Conservatives are lying about crime

Posted on October 5, 2022

Over the past two years, violent crime across the United States plunged to its lowest level in decades. The Justice Department said so on September 20. Bet you hadn’t heard that.

No wonder, since there seems to be only one newspaper article that even mentions it (down in the seventh paragraph), “How bad is crime, anyway?” by Philip Bump.

Here is the truth:

According to the latest National Crime Victimization Survey published by the Bureau of Justice Statistics at the U.S. Department of Justice, the violent crime rate is down to only 16.5 crimes per thousand residents. This is statistically the same as the 2020 rate of 16.4 and a substantial reduction from 2019 when it was 21.0. During the most recent ten-year period (2012 to 2021), violent crime declined from 26.1 crimes per thousand residents. There were 79.8 violent crimes per thousand residents in 1993.

In short: violent crime is down 21 percent over the past two years, down 37 percent over the past ten years, and down 79 percent since 1993.

So why are Republicans able to beat up Democrats about crime in state after state (as recently noted by the New York Times and the Washington Post)? They are lying and getting away with it. Importantly, the mainstream media is not pointing out the lies, and neither are progressive organizations or Democratic officials in safe districts.

There are three reasons for this.

The first is that the way the media report on crime is guaranteed to make people think violence is rising. They still rely on the stupid old adage, “if it bleeds, it leads.” Day after day, every horrific crime is made to sound like it’s part of a crime wave. And on those few occasions when real data is released, it is either ignored or skewed. (It is always possible to find some type of crime that has risen, even when the rest have declined. Carjackings anyone?)
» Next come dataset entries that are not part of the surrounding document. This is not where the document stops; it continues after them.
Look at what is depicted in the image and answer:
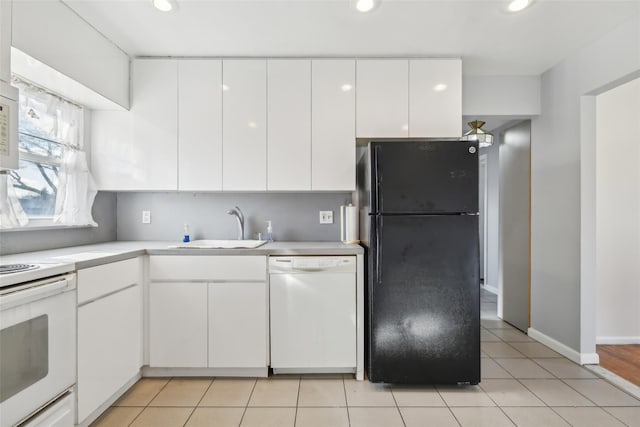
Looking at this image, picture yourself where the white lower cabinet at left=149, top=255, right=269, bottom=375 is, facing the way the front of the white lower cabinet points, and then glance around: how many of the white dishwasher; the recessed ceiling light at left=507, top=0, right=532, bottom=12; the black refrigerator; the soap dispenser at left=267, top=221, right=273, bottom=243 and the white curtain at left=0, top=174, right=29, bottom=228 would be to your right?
1

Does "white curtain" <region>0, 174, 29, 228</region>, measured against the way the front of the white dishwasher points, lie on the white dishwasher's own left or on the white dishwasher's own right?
on the white dishwasher's own right

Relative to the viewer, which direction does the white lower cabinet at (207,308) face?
toward the camera

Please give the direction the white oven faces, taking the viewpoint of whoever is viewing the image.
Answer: facing the viewer and to the right of the viewer

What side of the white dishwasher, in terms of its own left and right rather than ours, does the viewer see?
front

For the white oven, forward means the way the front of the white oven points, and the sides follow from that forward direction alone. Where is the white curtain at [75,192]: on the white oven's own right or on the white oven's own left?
on the white oven's own left

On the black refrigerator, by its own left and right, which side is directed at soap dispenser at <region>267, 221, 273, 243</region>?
right

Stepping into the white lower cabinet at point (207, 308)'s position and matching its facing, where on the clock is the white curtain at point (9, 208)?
The white curtain is roughly at 3 o'clock from the white lower cabinet.
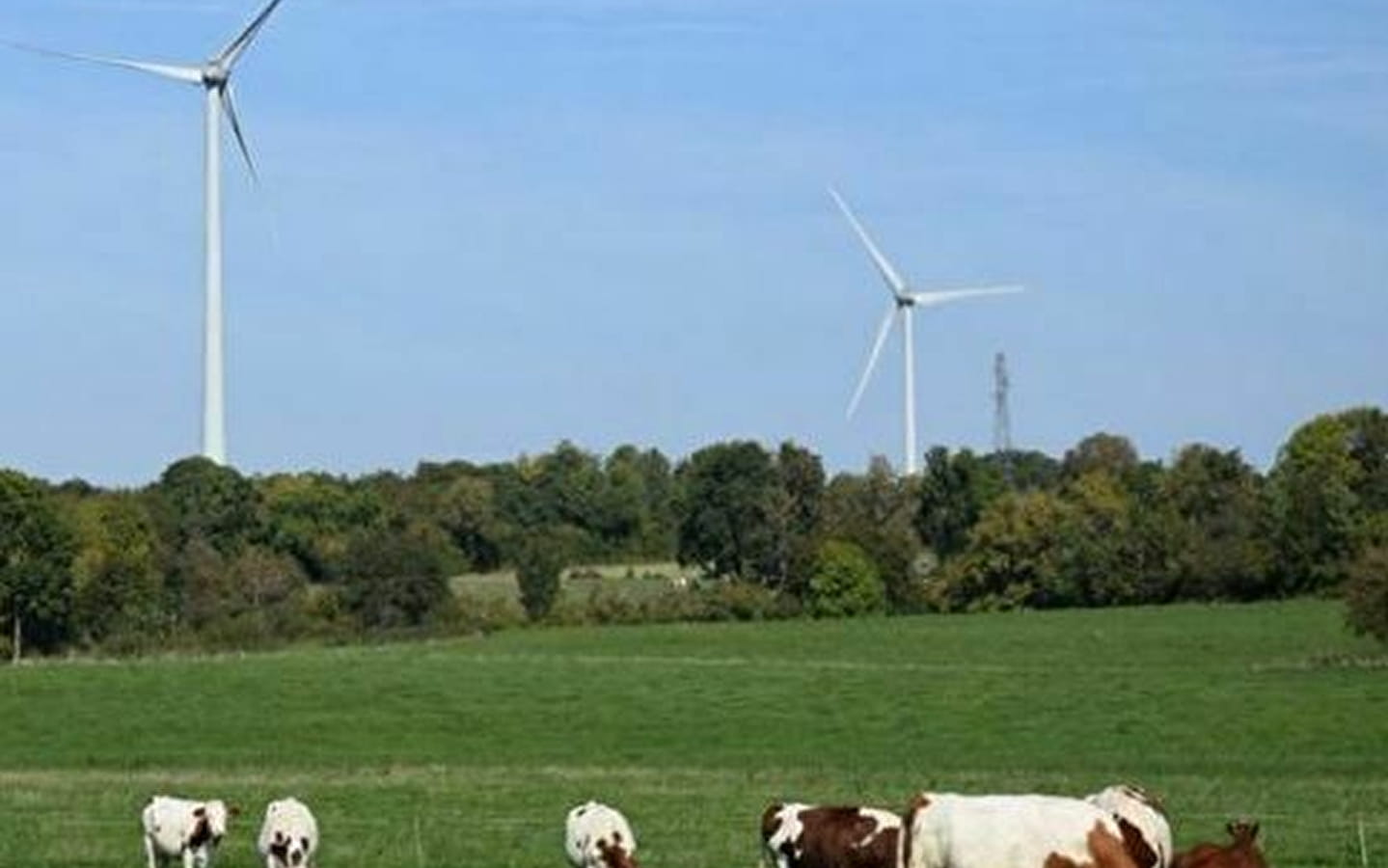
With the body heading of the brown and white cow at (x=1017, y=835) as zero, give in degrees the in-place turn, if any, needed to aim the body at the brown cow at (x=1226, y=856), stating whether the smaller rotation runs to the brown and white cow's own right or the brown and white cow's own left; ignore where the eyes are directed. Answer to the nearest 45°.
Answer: approximately 45° to the brown and white cow's own left

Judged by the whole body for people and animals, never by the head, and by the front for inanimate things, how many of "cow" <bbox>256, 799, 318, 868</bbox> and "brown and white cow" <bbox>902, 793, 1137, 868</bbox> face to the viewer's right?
1

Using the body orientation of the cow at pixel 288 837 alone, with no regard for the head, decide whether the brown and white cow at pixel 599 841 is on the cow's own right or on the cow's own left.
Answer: on the cow's own left

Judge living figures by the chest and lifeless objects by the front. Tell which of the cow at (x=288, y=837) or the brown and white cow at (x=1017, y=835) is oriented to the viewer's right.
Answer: the brown and white cow

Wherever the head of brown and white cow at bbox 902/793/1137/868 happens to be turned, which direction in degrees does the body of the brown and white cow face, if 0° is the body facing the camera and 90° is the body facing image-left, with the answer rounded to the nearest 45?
approximately 270°

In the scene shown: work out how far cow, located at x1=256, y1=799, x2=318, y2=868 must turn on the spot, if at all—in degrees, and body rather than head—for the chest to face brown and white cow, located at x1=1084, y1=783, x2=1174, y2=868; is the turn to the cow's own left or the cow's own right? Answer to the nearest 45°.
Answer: approximately 45° to the cow's own left

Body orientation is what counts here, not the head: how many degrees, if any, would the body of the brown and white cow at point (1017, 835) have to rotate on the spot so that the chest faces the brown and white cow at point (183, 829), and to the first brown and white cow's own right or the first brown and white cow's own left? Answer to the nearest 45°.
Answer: approximately 135° to the first brown and white cow's own left

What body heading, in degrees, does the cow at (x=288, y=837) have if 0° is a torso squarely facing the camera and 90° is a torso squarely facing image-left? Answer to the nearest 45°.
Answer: approximately 0°
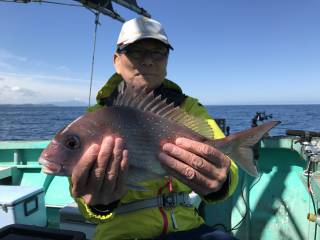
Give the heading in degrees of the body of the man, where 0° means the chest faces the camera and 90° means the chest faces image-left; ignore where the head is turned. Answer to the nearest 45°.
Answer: approximately 0°
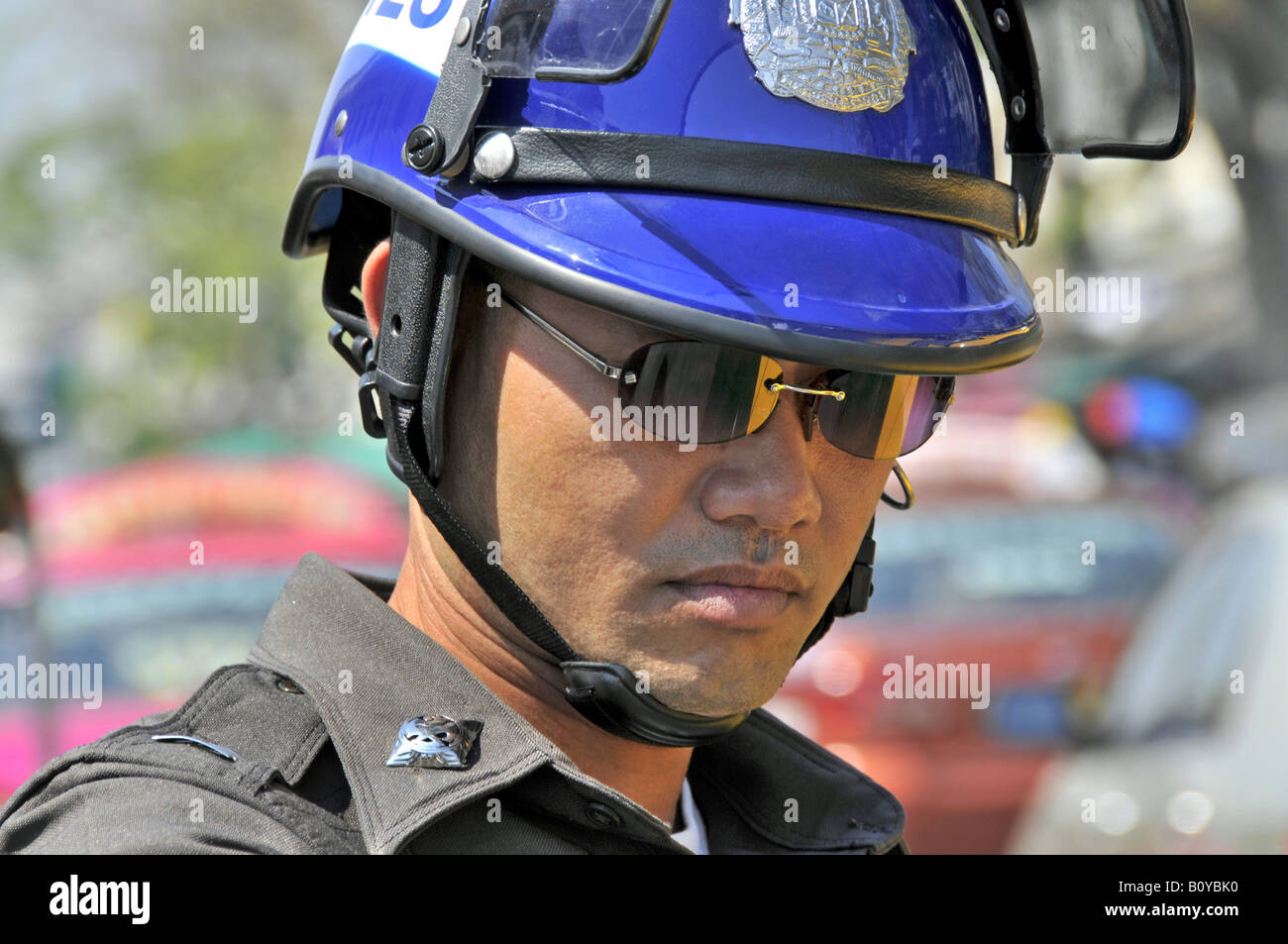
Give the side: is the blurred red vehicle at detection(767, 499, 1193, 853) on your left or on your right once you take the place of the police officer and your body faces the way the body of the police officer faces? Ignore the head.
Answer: on your left

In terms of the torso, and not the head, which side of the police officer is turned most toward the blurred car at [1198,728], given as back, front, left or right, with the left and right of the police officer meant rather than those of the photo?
left

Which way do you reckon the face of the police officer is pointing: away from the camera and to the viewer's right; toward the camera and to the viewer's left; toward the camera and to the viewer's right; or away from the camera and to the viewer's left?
toward the camera and to the viewer's right

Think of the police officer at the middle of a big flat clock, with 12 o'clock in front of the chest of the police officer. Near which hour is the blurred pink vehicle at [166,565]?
The blurred pink vehicle is roughly at 7 o'clock from the police officer.

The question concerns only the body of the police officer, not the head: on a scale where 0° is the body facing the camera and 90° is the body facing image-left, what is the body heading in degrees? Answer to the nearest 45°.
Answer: approximately 315°
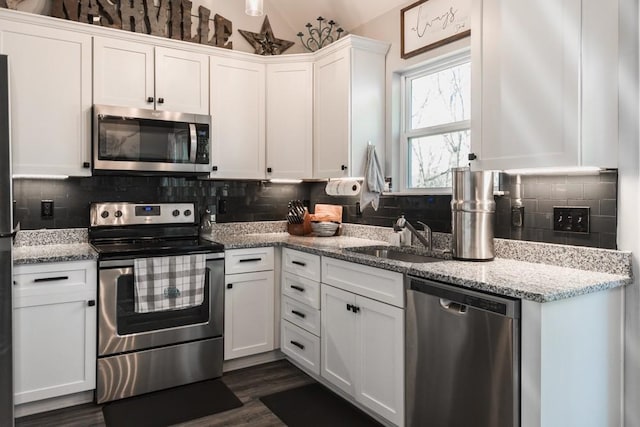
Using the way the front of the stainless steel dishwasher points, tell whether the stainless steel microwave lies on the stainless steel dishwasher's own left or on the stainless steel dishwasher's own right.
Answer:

The second reason is that right-wing media and law enforcement agencies want to say that crime is rising. It’s their bread and butter. So they say it, over and over and over.

The third reason is that the accurate numbers—based on a survey of about 240,000 Americans, with a margin of error of less than one percent—are released only once a year. The right wing, the police and the media get their mis- and disinformation from a different source of data—“reported” crimes.

Not only do they cherry-pick from that dataset, the dataset itself is skewed. Less than half of crimes are “reported” and much of this is generated by the police “discovering” crimes themselves. It is like one of those online polls where people choose whether or not to participate. Like any self-selected poll, it is emphatically NOT a random sample and, as anyone who has studied statistics can tell you, only a true random sample can accurately describe reality.

On top of that, as The Marshall Project pointed out, “nearly 40 percent of law enforcement agencies around the country did not submit any data in 2021 to a newly revised FBI crime statistics collection program, leaving a massive gap in information….” Garbage in, garbage out.

Look, people’s interest in the crime rate is not academic, it is personal. They want to know if they personally and their families and friends are more or less likely to become victims of violent crime. That’s it. Clearly, people in at-risk communities are disproportionately victimized by crime and that is a disgrace.

But right now, average voters are safer—considerably safer—from violent crime than at any time in memory. And nobody knows it.